▶ [TASK INSTRUCTIONS]:
Within the material below, transcribe exactly the lines from the one holding "ルッキズム批判を生みながらも、「美しさ」の需要は" through the one holding "リティも大切です。さらに設えや歴史などその宿なら", keeping both ends and skipping the rest.

▶ [MATERIALS PROVIDED]:
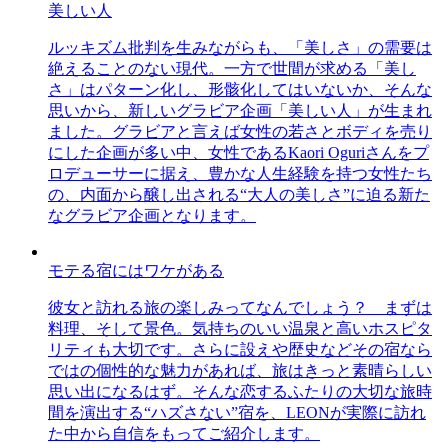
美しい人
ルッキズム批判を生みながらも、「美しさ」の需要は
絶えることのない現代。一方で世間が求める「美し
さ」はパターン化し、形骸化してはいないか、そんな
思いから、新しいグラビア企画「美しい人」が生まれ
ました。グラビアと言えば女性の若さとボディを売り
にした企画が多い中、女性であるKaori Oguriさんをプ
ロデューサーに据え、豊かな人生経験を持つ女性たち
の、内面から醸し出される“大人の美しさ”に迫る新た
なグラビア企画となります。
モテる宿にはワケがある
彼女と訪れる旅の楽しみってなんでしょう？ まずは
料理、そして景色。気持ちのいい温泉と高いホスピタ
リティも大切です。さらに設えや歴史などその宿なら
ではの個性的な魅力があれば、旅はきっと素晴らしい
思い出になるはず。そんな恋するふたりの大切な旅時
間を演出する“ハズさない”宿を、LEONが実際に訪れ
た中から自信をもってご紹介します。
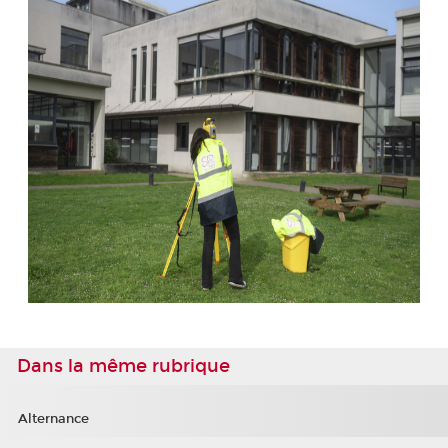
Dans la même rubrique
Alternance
...
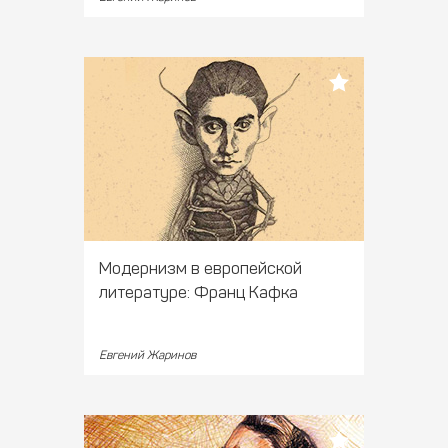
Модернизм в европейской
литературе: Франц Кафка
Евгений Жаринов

▶ [OUTPUT FOR THIS TASK]:
ルッキズム批判を生みながらも、「美しさ」の需要は
絶えることのない現代。一方で世間が求める「美し
さ」はパターン化し、形骸化してはいないか、そんな
思いから、新しいグラビア企画「美しい人」が生まれ
ました。グラビアと言えば女性の若さとボディを売り
にした企画が多い中、女性であるKaori Oguriさんをプ
ロデューサーに据え、豊かな人生経験を持つ女性たち
の、内面から醸し出される“大人の美しさ”に迫る新た
なグラビア企画となります。
モテる宿にはワケがある
彼女と訪れる旅の楽しみってなんでしょう？ まずは
料理、そして景色。気持ちのいい温泉と高いホスピタ
リティも大切です。さらに設えや歴史などその宿なら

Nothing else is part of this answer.